# PROVIDED ENTRIES
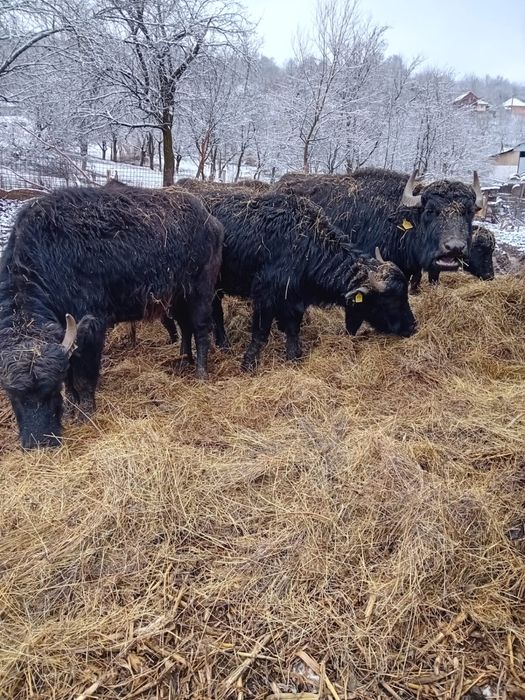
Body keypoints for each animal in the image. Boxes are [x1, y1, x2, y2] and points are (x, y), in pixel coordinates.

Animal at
--
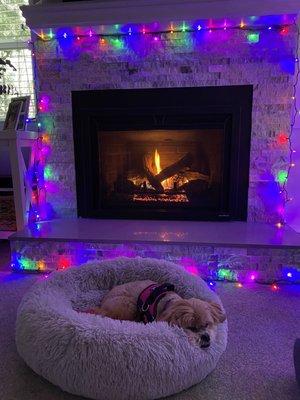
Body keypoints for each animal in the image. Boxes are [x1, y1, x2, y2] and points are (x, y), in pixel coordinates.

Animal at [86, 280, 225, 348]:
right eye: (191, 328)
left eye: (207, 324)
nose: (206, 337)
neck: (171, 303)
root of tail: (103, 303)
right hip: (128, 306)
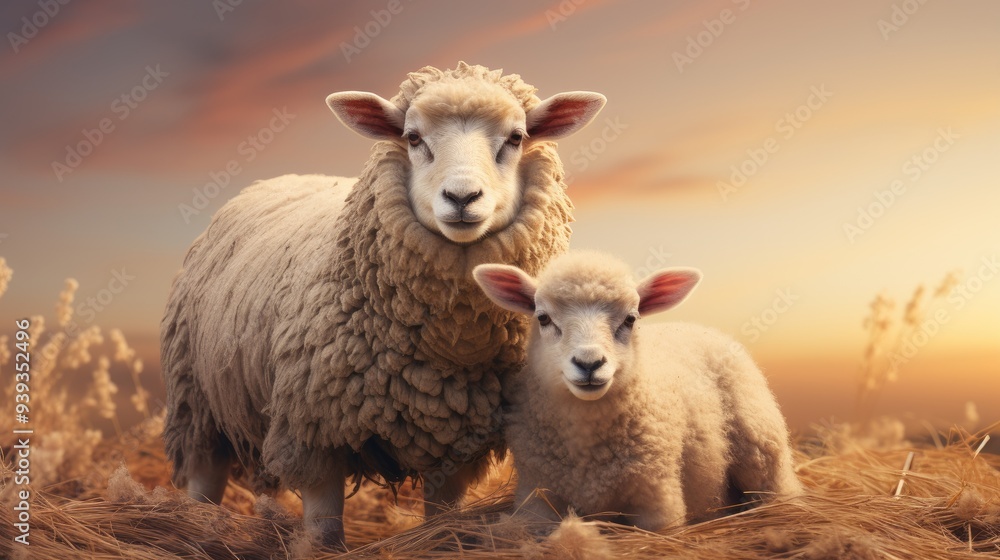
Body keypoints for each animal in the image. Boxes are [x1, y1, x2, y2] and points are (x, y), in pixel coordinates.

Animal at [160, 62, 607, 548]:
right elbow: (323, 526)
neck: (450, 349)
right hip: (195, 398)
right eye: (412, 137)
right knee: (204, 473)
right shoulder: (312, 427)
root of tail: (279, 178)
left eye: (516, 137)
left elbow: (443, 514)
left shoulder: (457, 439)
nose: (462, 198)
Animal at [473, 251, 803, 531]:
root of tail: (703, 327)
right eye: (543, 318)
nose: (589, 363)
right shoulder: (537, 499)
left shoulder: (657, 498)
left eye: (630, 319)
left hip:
* * *
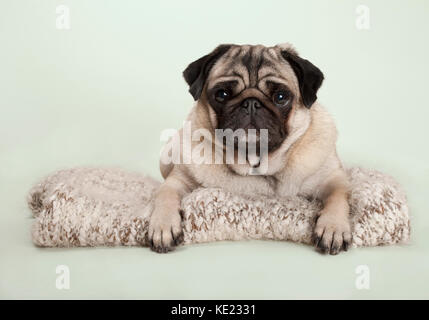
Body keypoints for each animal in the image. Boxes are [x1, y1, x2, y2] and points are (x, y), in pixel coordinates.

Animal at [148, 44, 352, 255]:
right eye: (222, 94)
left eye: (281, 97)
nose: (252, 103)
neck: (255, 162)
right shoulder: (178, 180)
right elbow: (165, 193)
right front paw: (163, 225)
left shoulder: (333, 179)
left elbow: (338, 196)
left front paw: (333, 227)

# TASK TO CARRY OUT
Copy out each line from the preceding entries that mentions the word "elbow".

# EXERCISE RESULT
right elbow: (323, 526)
left elbow: (443, 514)
right elbow: (165, 193)
left elbow: (338, 196)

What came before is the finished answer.